Grey hat hacking can be difficult to distinguish from criminal hacking, as the two often use similar methods and tools. However, one key difference is that grey hat hackers generally do not have malicious intent-they are simply curious about how systems work and are motivated by challenges rather than malice.
A blue hat hacker may be employed by a company to test its defenses against potential attacks. They identify vulnerabilities in systems and networks and work with the organization’s staff to fix them before they can be exploited. A blue hat hacker may also be part of a company’s incident response team, which investigates and responds to computer security breaches.
Most blue hat hackers have a good understanding of hacking techniques and tools, as well as how computer systems work. They use this knowledge to find weaknesses in systems so that they can be fixed before attackers find and exploit them.
While some blue hat hackers act without permission from the organizations whose systems they are testing, most operate with the full knowledge and consent of those organizations. Blue hat hacking is thus generally considered to be legal, ethical hacking.
Most Red Hat hackers are not malicious and simply enjoy the challenge of breaching security.
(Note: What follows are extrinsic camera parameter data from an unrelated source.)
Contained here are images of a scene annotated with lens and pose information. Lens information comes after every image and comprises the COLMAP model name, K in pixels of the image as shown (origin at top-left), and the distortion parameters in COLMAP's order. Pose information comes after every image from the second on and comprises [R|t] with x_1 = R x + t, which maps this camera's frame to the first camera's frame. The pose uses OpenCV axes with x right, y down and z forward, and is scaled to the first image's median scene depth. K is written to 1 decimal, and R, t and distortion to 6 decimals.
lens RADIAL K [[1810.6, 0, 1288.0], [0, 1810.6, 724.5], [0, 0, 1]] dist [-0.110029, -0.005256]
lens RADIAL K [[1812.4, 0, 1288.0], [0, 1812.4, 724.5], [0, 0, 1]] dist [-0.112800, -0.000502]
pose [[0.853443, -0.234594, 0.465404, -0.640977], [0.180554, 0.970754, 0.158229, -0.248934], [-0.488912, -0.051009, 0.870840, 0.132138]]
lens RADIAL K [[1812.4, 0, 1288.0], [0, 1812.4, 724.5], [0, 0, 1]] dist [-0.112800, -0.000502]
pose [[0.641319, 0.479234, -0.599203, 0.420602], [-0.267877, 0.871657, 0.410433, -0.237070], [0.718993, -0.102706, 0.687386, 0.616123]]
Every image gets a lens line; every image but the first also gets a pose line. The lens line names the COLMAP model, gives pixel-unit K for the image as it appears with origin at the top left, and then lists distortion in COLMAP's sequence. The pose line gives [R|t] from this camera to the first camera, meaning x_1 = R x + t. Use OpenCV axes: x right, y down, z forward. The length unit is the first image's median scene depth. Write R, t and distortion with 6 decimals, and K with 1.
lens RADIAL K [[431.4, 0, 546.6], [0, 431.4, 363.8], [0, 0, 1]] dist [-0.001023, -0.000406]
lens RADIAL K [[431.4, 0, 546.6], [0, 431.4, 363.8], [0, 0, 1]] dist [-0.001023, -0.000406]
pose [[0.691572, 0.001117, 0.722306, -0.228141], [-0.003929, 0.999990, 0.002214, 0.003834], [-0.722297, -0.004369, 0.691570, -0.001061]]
However, some may use their skills to gain unauthorised access to systems for personal gain or to cause harm.
“There are two types of hackers: those who do it for fun and those who do it for profit. The former are usually more skilled, while
A Green Hat hacker may be someone who is just starting to learn about hacking, or someone who has been hacking for a while but doesn’t have a lot of experience. Either way, a Green Hat hacker is not as skilled as a Black Hat hacker, and usually doesn’t have the same malicious intent.
However, just because a Green Hat hacker isn’t as experienced as a Black Hat, doesn’t mean they can’t cause damage. A Green Hat hacker may not have the same level of skills as a Black Hat hacker, but they can still wreak havoc if they wanted to.
One of the most famous green Hats was the creator of the Melissa virus, David L. Smith. The Melissa virus was created in 1999 and quickly spread itself through email attachments. The virus infected over 1 million computers and caused an estimated $80 million in damages.
While Smith didn’t create the virus with malicious intent, it still goes to show that even inexperienced hackers can cause major problems.
The term was coined in the 1990s, and is still used today, although its meaning has changed somewhat over time. In the early days of hacking culture, a script kiddie was someone who was just starting out and didn’t yet have the skills to write their own hacking tools. Today, the term is often used to describe anyone who uses pre-existing tools to carry out attacks, regardless of their skill level.
While script kiddies may not have the technical expertise of more experienced hackers, they can still be dangerous. They often target vulnerable systems that haven’t been properly secured, and can cause serious damage if they are successful. In some cases, script kiddies have even been responsible for launching major attacks that have taken down entire websites or disrupted critical infrastructure.
Despite their lack of sophistication, script kiddies should not be underestimated. They can cause a lot of harm if they are able to exploit vulnerabilities in systems that are important to us. That’s why it’s important for everyone – not just experienced hackers – to learn about computer security and how to protect themselves from attack.